▸ **TEXTO**
Mis queridas hermanas, el tema de esta conferencia es la práctica de una de vuestras reglas, que es la elección de las oficialas. Tiene que hacerse todos los años, la víspera de Pentecostés. No sé por qué razón no la hicimos el año pasado; creo que fui yo el motivo, así como también el de que lo hayamos dejado para hoy, en vez de ayer, que es cuando se debía haber hecho esta elección.

Pues bien, sobre este tema se os ha dado tres puntos para reflexionar. El primero es de las razones que tenemos para entregarnos a Dios a fin de escoger a las hermanas que puedan tener las cualidades requeridas para ser oficialas. El segundo punto es de las señales para conocer a las que tienen esas cualidades. El tercero, sobre los medios para proceder debidamente en la elección de las oficialas.

Veamos ahora el primer punto. Es de las razones que tenemos, vosotras y yo y todos los que están aquí, para entregarnos a Dios a fin de que nos conceda la gracia de poner los ojos en aquellas que tengan las cualidades requeridas para ser oficialas. El segundo punto serán las señales que nos darán a conocer que tal hermana es buena, que tiene más o menos las cualidades necesarias. En el tercer punto explicaremos cómo hay que proceder para dar vuestra opinión cuando se os diga.

Pues bien, hijas mías, la primera razón que os obliga a entregaros a Dios para escoger algunas oficialas para sustituir a las que lo han sido hasta ahora, para las que pido la bendición de Dios y la recompensa por los servicios que han prestado a la Compañía, es, fijaos bien, hijas mías, que puede decirse que todo el bien y todo el mal de la casa depende de la superiora y de las oficialas. Si la superiora y las oficialas cumplen bien con su deber, hay motivos para esperar que la Compañía se conserve y vaya aumentando de virtud en virtud; y lo contrario, si va decayendo en lugar de perfeccionarse. Cuando los miembros de un cuerpo y la propia cabeza están enfermos, ese cuerpo no puede ir bien. Si no funcionan los brazos o las piernas, si uno es sordo o mudo, ese cuerpo tiene esos miembros, pero es como si no los tuviera. Lo mismo pasa con las comunidades. La Compañía de la Caridad es un cuerpo y las oficialas son los miembros de ese cuerpo. Si cumplen bien, todo el cuerpo irá bien; pero si no cumplen con su deber, todo el cuerpo se resentirá. De forma que puede decirse que uno de los mayores bienes que puede suceder a la Compañía es tener una buena superiora y unas buenas oficialas, que velen para que las cosas que van bien vayan mejor y que procuren remediar las que van mal, advirtiendo de ello a los superiores.

▸ **APLICA LO LEÍDO**
**1.** Actualiza el pasaje de la conferencia sobre la elección de las oficialas que comienza en "Mis queridas hermanas, el" y acaba tras "hecho esta elección.", y pon "hace dos años" en lugar de "el año pasado".
**2.** En la conferencia sobre la elección de las oficialas, ¿en qué fecha debe hacerse cada año esa elección?
**3.** ¿Puedes proseguir la conferencia sobre la elección de las oficialas a partir de su última frase?

▸ **EXTRACTOS DE FILAS**
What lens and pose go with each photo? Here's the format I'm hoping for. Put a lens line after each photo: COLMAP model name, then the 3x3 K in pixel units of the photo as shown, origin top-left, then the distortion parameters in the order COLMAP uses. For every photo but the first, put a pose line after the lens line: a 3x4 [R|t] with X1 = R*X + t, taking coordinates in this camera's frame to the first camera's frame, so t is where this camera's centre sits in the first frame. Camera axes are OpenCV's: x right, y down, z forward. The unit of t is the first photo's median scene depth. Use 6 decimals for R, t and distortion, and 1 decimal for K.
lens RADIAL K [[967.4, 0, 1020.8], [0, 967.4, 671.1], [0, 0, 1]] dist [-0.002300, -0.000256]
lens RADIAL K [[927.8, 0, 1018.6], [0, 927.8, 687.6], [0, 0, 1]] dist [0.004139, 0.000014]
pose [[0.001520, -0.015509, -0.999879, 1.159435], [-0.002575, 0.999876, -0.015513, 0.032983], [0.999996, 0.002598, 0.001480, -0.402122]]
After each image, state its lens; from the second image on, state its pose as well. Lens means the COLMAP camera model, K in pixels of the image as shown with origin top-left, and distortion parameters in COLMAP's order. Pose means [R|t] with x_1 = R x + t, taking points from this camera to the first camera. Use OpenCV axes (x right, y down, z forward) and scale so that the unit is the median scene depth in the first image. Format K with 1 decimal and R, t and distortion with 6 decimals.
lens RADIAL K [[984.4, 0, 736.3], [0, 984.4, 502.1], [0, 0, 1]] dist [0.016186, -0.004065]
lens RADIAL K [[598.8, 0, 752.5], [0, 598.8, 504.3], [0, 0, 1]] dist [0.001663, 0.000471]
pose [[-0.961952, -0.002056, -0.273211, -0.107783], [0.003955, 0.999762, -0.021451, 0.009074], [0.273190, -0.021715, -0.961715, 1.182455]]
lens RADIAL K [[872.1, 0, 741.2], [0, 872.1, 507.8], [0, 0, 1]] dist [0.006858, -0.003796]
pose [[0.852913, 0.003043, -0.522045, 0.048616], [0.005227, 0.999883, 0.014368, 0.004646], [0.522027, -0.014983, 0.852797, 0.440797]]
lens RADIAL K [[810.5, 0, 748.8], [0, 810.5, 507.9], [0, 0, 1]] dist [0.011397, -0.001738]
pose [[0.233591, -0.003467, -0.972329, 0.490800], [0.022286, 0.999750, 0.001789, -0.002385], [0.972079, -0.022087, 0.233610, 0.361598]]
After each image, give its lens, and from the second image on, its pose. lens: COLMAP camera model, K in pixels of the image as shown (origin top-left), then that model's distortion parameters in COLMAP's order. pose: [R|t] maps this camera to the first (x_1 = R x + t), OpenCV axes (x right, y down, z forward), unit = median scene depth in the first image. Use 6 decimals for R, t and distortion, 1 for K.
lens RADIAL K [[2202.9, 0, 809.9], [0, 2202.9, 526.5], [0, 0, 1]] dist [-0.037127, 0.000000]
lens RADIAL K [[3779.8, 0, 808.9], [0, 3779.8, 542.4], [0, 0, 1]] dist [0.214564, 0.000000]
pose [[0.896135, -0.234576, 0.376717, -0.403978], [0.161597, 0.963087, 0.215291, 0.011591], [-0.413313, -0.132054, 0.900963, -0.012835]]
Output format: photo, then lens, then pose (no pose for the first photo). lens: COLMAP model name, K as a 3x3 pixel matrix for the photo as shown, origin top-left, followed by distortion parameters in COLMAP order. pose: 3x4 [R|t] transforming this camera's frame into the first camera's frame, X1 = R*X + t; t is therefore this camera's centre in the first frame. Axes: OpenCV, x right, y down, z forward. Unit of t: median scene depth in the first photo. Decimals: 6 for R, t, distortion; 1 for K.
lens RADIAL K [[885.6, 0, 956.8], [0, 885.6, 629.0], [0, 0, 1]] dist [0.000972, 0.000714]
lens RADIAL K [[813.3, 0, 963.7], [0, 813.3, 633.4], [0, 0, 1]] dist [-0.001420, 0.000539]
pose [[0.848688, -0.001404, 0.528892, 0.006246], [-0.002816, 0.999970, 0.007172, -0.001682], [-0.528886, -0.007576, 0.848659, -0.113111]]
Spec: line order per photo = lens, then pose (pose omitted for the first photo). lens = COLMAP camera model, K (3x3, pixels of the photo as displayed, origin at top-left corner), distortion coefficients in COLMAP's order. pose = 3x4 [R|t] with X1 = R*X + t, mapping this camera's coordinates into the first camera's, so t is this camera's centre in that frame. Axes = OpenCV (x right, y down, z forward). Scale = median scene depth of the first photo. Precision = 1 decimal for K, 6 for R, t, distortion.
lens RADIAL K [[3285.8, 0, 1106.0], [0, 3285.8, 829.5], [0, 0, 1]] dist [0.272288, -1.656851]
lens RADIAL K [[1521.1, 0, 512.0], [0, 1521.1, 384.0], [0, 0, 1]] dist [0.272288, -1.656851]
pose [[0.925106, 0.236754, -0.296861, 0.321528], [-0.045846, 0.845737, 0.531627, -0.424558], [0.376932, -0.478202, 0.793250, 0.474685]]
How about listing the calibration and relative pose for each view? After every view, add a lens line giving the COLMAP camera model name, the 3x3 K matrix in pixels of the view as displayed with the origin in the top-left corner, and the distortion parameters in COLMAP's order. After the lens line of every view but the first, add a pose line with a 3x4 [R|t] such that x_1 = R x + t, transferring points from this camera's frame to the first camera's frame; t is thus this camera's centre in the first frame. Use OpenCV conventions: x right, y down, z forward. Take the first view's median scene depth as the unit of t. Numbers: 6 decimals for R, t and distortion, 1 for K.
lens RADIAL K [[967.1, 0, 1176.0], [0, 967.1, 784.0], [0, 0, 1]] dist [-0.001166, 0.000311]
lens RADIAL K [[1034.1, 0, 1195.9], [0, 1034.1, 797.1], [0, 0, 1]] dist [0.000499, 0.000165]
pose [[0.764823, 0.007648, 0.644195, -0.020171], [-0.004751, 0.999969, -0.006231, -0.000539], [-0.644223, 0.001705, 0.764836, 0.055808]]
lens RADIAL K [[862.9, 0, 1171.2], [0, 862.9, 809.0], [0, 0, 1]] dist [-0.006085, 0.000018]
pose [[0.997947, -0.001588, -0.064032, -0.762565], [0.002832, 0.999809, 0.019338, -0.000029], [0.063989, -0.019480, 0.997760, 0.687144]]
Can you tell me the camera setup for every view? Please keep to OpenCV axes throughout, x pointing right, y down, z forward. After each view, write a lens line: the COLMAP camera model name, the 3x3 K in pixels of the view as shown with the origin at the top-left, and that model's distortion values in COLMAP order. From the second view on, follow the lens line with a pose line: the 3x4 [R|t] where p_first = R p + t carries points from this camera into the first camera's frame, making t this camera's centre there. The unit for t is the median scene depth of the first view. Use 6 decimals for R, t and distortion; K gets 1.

▸ **RESPUESTAS POR TAREA**
**1.**
Mis queridas hermanas, el tema de esta conferencia es la práctica de una de vuestras reglas, que es la elección de las oficialas. Tiene que hacerse todos los años, la víspera de Pentecostés. No sé por qué razón no la hicimos hace dos años; creo que fui yo el motivo, así como también el de que lo hayamos dejado para hoy, en vez de ayer, que es cuando se debía haber hecho esta elección.

**2.** La víspera de Pentecostés.

**3.**
Os diré, hermanas mías, que con las órdenes más santas de la iglesia pasa como con nuestros cuerpos, que es menester purgarlos de vez en cuando para que se conserven sanos. Con esto y con otros remedios se recuperan las fuerzas que se habían perdido. Por eso sólo sirve durante algún tiempo, y poco después hay que comenzar de nuevo. Tal es la debilidad humana. Unos días estamos llenos de fervor y devoción; poco después, por el contrario, volvemos a encontrarnos faltos de devoción, negligentes y sin afecto en el servicio de Dios. La naturaleza corrompida nos sujeta a estas miserias. Estamos ahora en esta situación y poco después estaremos en otra. Hay una hermana de la Caridad que parece de buen espíritu, muy discreta y esmerada en el cumplimiento de sus reglas, y poco después un asunto enojoso, un descontento, una corrección, cualquier tontería, basta para hacerla cambiar, de forma que, al verla, ya no parece la misma que era en presencia del padre Portail o de la señorita Le Gras. ¿No es verdad lo que digo, hijas mías? ¿No lo experimentáis vosotras mismas? Estoy seguro de que sí.

Mirad, mis queridas hermanas, tenéis que saber que lo que sentimos en nosotros mismos ocurre de forma parecida con el cuerpo de la Compañía. Sí, las mismas alteraciones y cambios que experimentamos en nosotros se dan también en el cuerpo de las comunidades. Pues bien, ¿quién tiene que poner orden en todo esto? Los superiores, que tienen que tener ojos para velar por las necesidades de todo el cuerpo de la Compañía y de cada uno en particular.

Imaginaos un barco en el mar; si el piloto no sabe conducirlo como es debido, se irá al fondo. Pues bien, una Compañía es como un barco en el mar, que tiene que llevarnos al puerto, y los superiores son como los pilotos que deben conducirlo. Y lo mismo que, cuando los vientos se levantan y parece como si las olas fueran a derribar el barco, el barco se iría a pique si 105 que deben conducirlo no tomaran el timón en la mano, de la misma manera, si los que deben guiar a la Compañía no se esmeran en tener firme el timón y obrar de manera que se cumplan fielmente las reglas, esa Compañía se irá a pique. Si la superiora y las oficialas no velan por la Compañía, ¿qué ocurrirá con las pobres hijas de la Caridad? Sólo se oirá hablar de desórdenes. Se dirá que en tal ciudad han hecho tal cosa, y que en otra parte ha ocurrido aquello. Y así poco a poco desistirán de llamarlas. De forma que es de tanta importancia escoger buenas oficialas como tener un buen piloto para conducir un barco al puerto deseado.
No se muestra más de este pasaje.